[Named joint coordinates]
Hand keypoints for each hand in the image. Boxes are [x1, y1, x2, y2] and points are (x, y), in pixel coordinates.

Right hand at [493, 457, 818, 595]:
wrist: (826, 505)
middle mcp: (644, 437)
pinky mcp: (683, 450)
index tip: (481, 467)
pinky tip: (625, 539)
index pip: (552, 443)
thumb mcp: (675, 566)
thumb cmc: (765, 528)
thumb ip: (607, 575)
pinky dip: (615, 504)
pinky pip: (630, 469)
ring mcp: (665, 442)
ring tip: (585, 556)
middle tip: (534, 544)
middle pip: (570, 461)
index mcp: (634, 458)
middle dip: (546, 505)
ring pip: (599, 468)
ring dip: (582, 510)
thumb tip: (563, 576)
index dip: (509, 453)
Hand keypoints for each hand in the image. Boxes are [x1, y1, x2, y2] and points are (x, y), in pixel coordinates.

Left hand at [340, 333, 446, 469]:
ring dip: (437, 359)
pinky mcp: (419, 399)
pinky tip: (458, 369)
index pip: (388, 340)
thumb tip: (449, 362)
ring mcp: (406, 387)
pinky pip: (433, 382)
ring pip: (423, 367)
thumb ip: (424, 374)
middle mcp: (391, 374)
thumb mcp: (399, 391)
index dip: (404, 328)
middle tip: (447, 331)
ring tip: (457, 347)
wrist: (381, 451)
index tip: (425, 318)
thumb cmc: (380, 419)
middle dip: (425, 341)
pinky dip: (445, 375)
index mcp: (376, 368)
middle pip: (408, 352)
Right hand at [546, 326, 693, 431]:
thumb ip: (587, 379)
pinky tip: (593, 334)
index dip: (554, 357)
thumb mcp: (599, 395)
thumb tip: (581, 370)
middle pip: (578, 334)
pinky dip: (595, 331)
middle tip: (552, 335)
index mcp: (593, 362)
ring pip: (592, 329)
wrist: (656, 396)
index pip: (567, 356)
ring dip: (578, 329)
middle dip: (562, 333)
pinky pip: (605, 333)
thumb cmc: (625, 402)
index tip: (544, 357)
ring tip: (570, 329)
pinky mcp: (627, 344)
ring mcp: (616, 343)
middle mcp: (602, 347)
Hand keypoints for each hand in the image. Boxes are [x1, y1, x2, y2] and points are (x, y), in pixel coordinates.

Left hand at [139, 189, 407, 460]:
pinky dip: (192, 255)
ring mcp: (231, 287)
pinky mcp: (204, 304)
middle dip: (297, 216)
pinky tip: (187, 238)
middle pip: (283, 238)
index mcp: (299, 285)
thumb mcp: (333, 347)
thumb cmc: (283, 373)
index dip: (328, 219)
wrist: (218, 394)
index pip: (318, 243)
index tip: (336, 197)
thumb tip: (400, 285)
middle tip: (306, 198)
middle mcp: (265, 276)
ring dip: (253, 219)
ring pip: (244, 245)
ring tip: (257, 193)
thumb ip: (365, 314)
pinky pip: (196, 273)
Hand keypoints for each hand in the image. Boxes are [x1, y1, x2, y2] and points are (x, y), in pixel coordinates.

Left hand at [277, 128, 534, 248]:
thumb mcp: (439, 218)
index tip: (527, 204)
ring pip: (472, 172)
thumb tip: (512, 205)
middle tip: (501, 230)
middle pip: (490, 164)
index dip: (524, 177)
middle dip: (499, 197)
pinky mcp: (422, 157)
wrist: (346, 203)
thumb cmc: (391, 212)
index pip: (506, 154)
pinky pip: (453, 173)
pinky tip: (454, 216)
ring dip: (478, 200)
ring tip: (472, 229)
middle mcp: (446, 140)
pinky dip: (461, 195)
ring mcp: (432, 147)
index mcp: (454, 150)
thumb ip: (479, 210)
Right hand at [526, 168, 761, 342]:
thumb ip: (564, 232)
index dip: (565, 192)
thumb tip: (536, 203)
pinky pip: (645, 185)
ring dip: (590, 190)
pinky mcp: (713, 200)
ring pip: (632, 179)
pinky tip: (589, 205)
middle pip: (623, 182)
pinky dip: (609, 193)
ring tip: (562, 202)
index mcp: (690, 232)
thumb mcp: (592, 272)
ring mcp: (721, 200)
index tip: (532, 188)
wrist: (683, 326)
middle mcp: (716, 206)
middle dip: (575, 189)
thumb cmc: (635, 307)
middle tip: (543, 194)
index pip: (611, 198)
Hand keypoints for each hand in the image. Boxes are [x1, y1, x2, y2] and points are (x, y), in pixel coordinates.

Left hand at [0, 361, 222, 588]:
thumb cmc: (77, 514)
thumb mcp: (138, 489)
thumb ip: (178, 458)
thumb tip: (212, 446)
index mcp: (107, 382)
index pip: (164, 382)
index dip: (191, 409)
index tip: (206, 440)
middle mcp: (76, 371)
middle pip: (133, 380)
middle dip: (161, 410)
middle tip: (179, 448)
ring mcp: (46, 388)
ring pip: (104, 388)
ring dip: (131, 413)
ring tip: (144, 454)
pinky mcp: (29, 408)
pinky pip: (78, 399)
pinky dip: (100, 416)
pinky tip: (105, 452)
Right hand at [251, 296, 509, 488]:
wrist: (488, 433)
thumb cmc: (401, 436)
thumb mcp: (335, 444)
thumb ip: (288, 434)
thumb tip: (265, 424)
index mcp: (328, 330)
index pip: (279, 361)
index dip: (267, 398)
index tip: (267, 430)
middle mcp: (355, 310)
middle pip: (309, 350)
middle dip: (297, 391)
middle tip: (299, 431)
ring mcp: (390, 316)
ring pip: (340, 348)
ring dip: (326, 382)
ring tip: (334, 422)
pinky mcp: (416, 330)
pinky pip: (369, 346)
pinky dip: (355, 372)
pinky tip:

[Exercise]
Write out the data exactly as it stands.

[Answer section]
Hand keypoints for each hand in the image. Boxes are [x1, y1, x2, y2] and points are (x, y), in pixel coordinates.

Right hand at [493, 457, 818, 595]:
wrist: (826, 505)
middle mcp: (644, 437)
pinky mcp: (683, 450)
index tip: (481, 467)
pinky tip: (625, 539)
index pip: (552, 443)
thumb mcp: (675, 566)
thumb cmc: (765, 528)
thumb ip: (607, 575)
pinky dip: (615, 504)
pinky pip: (630, 469)
ring mcp: (665, 442)
ring tip: (585, 556)
middle tip: (534, 544)
middle pip: (570, 461)
index mcp: (634, 458)
middle dip: (546, 505)
ring pip: (599, 468)
ring dip: (582, 510)
thumb tip: (563, 576)
index dip: (509, 453)
Hand keypoints for each hand in the image. Boxes are [x1, y1, x2, y2] and points are (x, y), in pixel coordinates.

Left hand at [340, 333, 446, 469]:
ring dip: (437, 359)
pinky mcp: (419, 399)
pinky tip: (458, 369)
index pip: (388, 340)
thumb tip: (449, 362)
ring mcp: (406, 387)
pinky pip: (433, 382)
ring pip: (423, 367)
thumb ip: (424, 374)
middle mcp: (391, 374)
thumb mcp: (399, 391)
index dip: (404, 328)
middle tip: (447, 331)
ring tip: (457, 347)
wrist: (381, 451)
index tip: (425, 318)
thumb cmc: (380, 419)
middle dip: (425, 341)
pinky dip: (445, 375)
index mcp: (376, 368)
middle pip: (408, 352)
Right hand at [546, 326, 693, 431]:
thumb ip: (587, 379)
pinky tip: (593, 334)
index dip: (554, 357)
thumb mcp: (599, 395)
thumb tip: (581, 370)
middle pip: (578, 334)
pinky dip: (595, 331)
middle tip: (552, 335)
index mcp: (593, 362)
ring pip: (592, 329)
wrist: (656, 396)
index pip: (567, 356)
ring dip: (578, 329)
middle dip: (562, 333)
pinky pip: (605, 333)
thumb cmc: (625, 402)
index tip: (544, 357)
ring tip: (570, 329)
pinky mcp: (627, 344)
ring mcp: (616, 343)
middle mcp: (602, 347)
Hand keypoints for each hand in the image. Boxes are [x1, y1, x2, y2] and points are (x, y), in pixel coordinates.

Left hand at [139, 189, 407, 460]:
pinky dip: (192, 255)
ring mcp: (231, 287)
pinky mcp: (204, 304)
middle dip: (297, 216)
pinky tip: (187, 238)
middle pip: (283, 238)
index mcp: (299, 285)
thumb mcp: (333, 347)
thumb cmc: (283, 373)
index dip: (328, 219)
wrist: (218, 394)
index pip: (318, 243)
index tip: (336, 197)
thumb tip: (400, 285)
middle tip: (306, 198)
middle mcp: (265, 276)
ring dip: (253, 219)
ring pip: (244, 245)
ring tip: (257, 193)
thumb ip: (365, 314)
pinky pip: (196, 273)
Hand keypoints for each hand in the image. Boxes are [x1, y1, x2, y2] and points are (x, y), in pixel coordinates.

Left hand at [277, 128, 534, 248]:
thumb mcp: (439, 218)
index tip: (527, 204)
ring pip: (472, 172)
thumb tip: (512, 205)
middle tip: (501, 230)
middle pip: (490, 164)
index dip: (524, 177)
middle dip: (499, 197)
pinky mcp: (422, 157)
wrist: (346, 203)
thumb cmc: (391, 212)
index pip: (506, 154)
pinky pip: (453, 173)
pinky tip: (454, 216)
ring dip: (478, 200)
ring tip: (472, 229)
middle mcp: (446, 140)
pinky dip: (461, 195)
ring mcp: (432, 147)
index mcp: (454, 150)
thumb ip: (479, 210)
Right hand at [526, 168, 761, 342]:
thumb ip: (564, 232)
index dip: (565, 192)
thumb tip: (536, 203)
pinky pip: (645, 185)
ring dip: (590, 190)
pinky mcp: (713, 200)
ring pip: (632, 179)
pinky tip: (589, 205)
middle pip: (623, 182)
pinky dip: (609, 193)
ring tip: (562, 202)
index mcp: (690, 232)
thumb mcp: (592, 272)
ring mcp: (721, 200)
index tip: (532, 188)
wrist: (683, 326)
middle mcp: (716, 206)
middle dip: (575, 189)
thumb cmc: (635, 307)
middle tip: (543, 194)
index pip: (611, 198)
Hand keypoints for each hand in the image. Boxes are [x1, y1, x2, y2] and points are (x, y), in pixel coordinates.

Left hand at [0, 361, 222, 588]:
thumb cmc: (77, 514)
thumb mcp: (138, 489)
thumb ip: (178, 458)
thumb tip: (212, 446)
index mcp: (107, 382)
index pip: (164, 382)
index dip: (191, 409)
index tip: (206, 440)
middle mcp: (76, 371)
middle pip: (133, 380)
middle dip: (161, 410)
middle tip: (179, 448)
ring mcp: (46, 388)
ring pip: (104, 388)
ring dip: (131, 413)
ring tip: (144, 454)
pinky mcp: (29, 408)
pinky pip: (78, 399)
pinky dip: (100, 416)
pinky tip: (105, 452)
Right hand at [251, 296, 509, 488]:
wrist: (488, 433)
thumb cmc: (401, 436)
thumb mcp: (335, 444)
thumb ip: (288, 434)
thumb tip: (265, 424)
index mcp: (328, 330)
index pip: (279, 361)
index dip: (267, 398)
index tip: (267, 430)
middle mcp: (355, 310)
middle pip: (309, 350)
middle dip: (297, 391)
middle tip: (299, 431)
ring mcp: (390, 316)
ring pip: (340, 348)
ring dip: (326, 382)
ring tip: (334, 422)
pinky mcp: (416, 330)
pinky pip: (369, 346)
pinky dip: (355, 372)
pinky tip:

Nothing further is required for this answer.